Napoletano, in Polizia dal 1996, Calì, oltre a rappresentare una delle menti più lucide del Dipartimento di Pubblica Sicurezza, è uno che il crimine lo ha combattuto prima sul territorio e ora lo analizza a livello nazionale. Vanta infatti un curriculum di ferro: ha diretto la Mobile a Vicenza, Padova, Trieste, Genova e Milano, dove ha gestito indagini pesanti su criminalità organizzata, spaccio e reati predatori, quasi due anni da questore a Como, prima di approdare allo Sco. «Non demonizziamo una generazione - premette subito Calì -. Le nuove leve hanno energie, potenzialità, idee e una visione del mondo positiva, internazionalizzata, propositiva, che onestamente dà fiducia nel futuro. Hanno capacità che noi non avevamo. Ma c'è anche una parte consistente numericamente più impattante rispetto al passato che produce devianza. E questa devianza si manifesta con modalità nuove, aggressive, tecnologiche».
Il terreno comune è sempre lo stesso: disagio sociale, deficit scolastico, famiglie fragili o assenti. Ragazzi che trovano nel gruppo un senso di appartenenza. Un gruppo fluido, non stabile, che si forma e si dissolve alla velocità del web, che si sposta tra province limitrofe senza radicarsi. «Non c'è ideologia politica dietro», sottolinea Calì. «È tutta un'altra cosa».

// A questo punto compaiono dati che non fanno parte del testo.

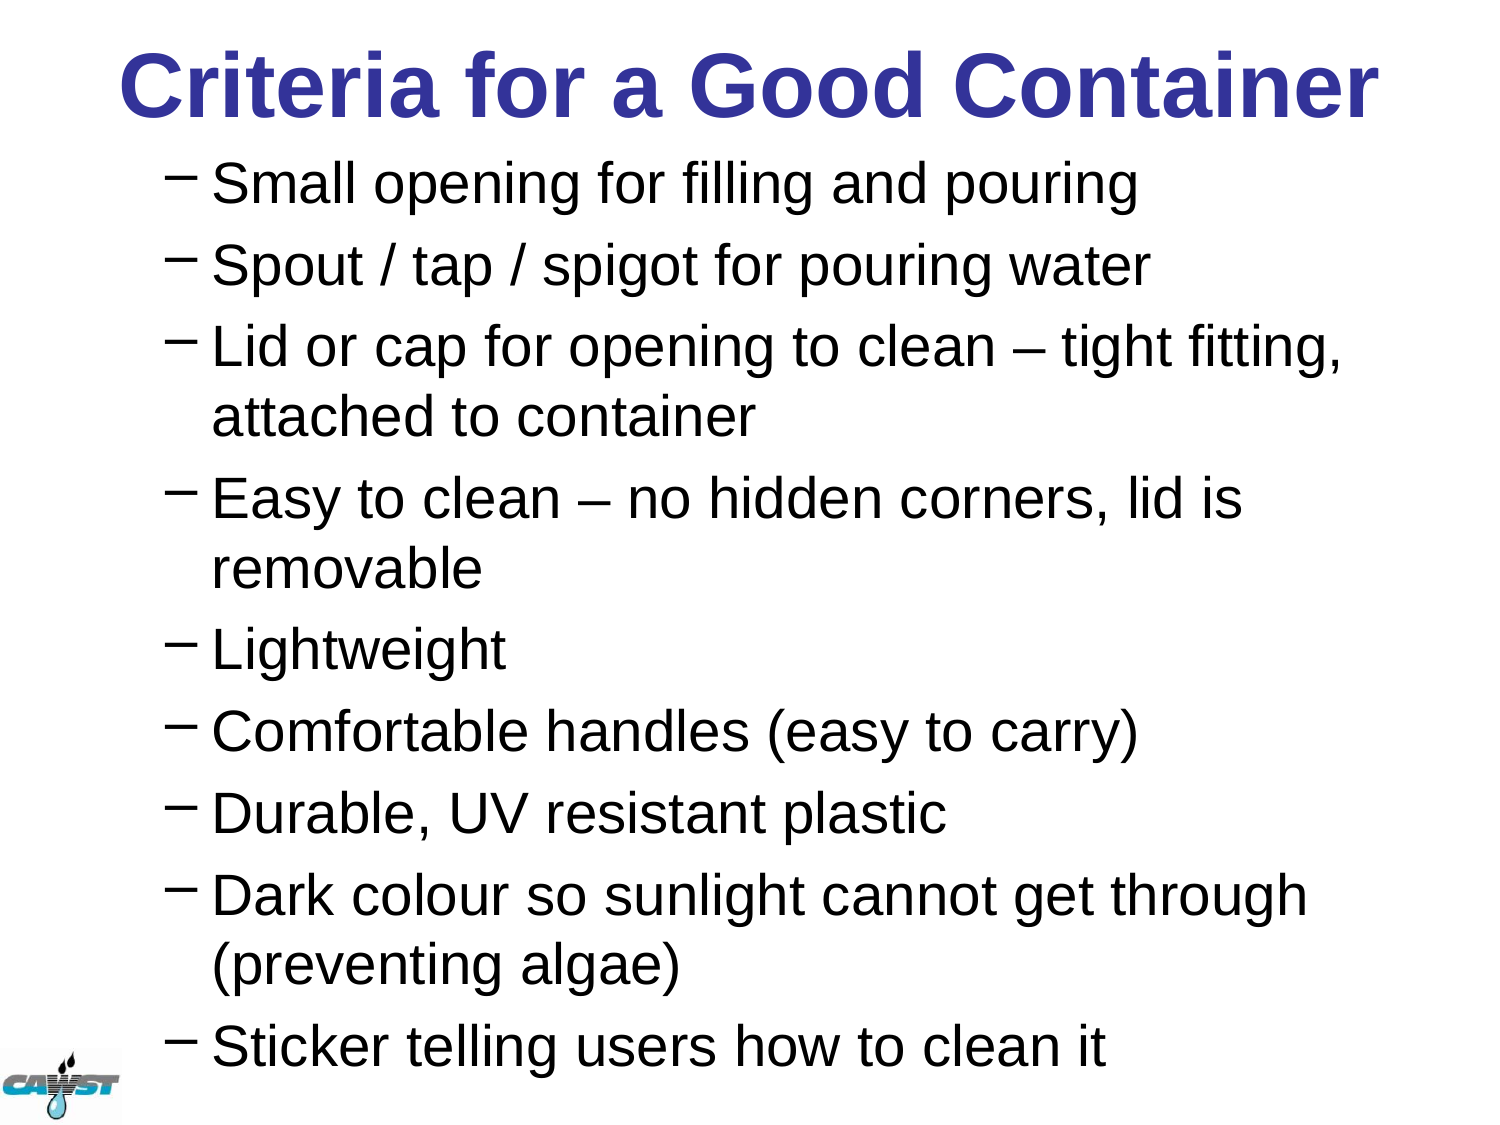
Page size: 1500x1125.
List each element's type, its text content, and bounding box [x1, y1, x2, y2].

picture [0, 1048, 122, 1125]
list Small opening for filling and pouring Spout / tap / spigot for pouring water Lid or cap for opening to clean – tight fitting, attached to container Easy to clean – no hidden corners, lid is removable Lightweight Comfortable handles (easy to carry) Durable, UV resistant plastic Dark colour so sunlight cannot get through (preventing algae) Sticker telling users how to clean it [75, 137, 1425, 963]
title Criteria for a Good Container [75, 0, 1425, 137]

La composizione è trasversale: italiani, stranieri, seconde generazioni. I gruppi sono inclusivi, mescolati, proprio perché questa generazione è aperta e interconnessa grazie ai social. La violenza diventa lo strumento di riscatto sociale, di rivalsa, di conquista di posizione. Non sempre per rubare qualcosa: spesso è vandalismo, botte, umiliazioni fini a se stesse.
Al Nord prevale questa forma di devianza di strada, imprevedibile, amplificata mediaticamente. Al Sud si aggiunge una declinazione più legata alle organizzazioni criminali: minorenni e appena maggiorenni integrati nelle paranze o usati come vedette nelle piazze di spaccio, con atteggiamenti già camorristici. Fenomeni che un tempo sfruttavano la maggiore «tolleranza» del sistema penale minorile e che oggi, con norme più stringenti, si sono in parte ridotti ma non scomparsi.

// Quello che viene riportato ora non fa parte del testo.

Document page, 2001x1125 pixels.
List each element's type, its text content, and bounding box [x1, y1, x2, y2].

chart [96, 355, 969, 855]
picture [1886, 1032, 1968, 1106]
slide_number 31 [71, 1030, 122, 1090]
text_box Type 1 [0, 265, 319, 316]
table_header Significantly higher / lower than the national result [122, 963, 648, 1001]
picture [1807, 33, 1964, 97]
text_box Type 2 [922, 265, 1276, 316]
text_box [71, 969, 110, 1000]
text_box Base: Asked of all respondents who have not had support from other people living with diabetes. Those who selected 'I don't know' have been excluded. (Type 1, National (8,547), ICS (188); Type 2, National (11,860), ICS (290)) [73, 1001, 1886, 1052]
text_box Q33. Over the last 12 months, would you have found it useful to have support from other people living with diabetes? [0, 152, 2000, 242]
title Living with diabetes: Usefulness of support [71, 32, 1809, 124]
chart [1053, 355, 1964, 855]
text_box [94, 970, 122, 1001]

Il dato oggettivo è l'aumento dei reati commessi da minori, soprattutto con uso di armi. I coltelli in particolare sono diventati quasi normali: non solo possesso, ma strumento di comunicazione. «Nella loro idea sbagliata, l'arma valorizza il concetto di rispetto e di miglioramento sociale», dice Calì.

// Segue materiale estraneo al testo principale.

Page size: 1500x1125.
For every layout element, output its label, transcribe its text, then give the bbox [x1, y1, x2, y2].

Da dirigente dello Sco Marco Calì vede arrivare i segnali da tutta Italia. Il fenomeno non è più confinato nelle grandi città: si è esteso a centri medi e piccoli, dove gruppi fluidi arrivano improvvisi, commettono episodi violenti e ripartono. Operazioni mirate, monitoraggio social, interventi per spezzare aggregazioni pericolose: la Polizia fa la sua parte investigativa e repressiva.
Ma Calì è netto: «Da sola non basta». Serve un impegno straordinario di tutta la società. Famiglie, scuole, agenzie educative, servizi sociali devono lavorare all'unisono per offrire alternative reali alla violenza come unica modalità di riscatto.
Altrimenti il problema generazionale rischia di diventare cronico».Calì lo ripete con il piglio di chi ha visto troppo: dietro la lama o il pugno c'è quasi sempre un ragazzo fragile che cerca, nel modo sbagliato, di esistere.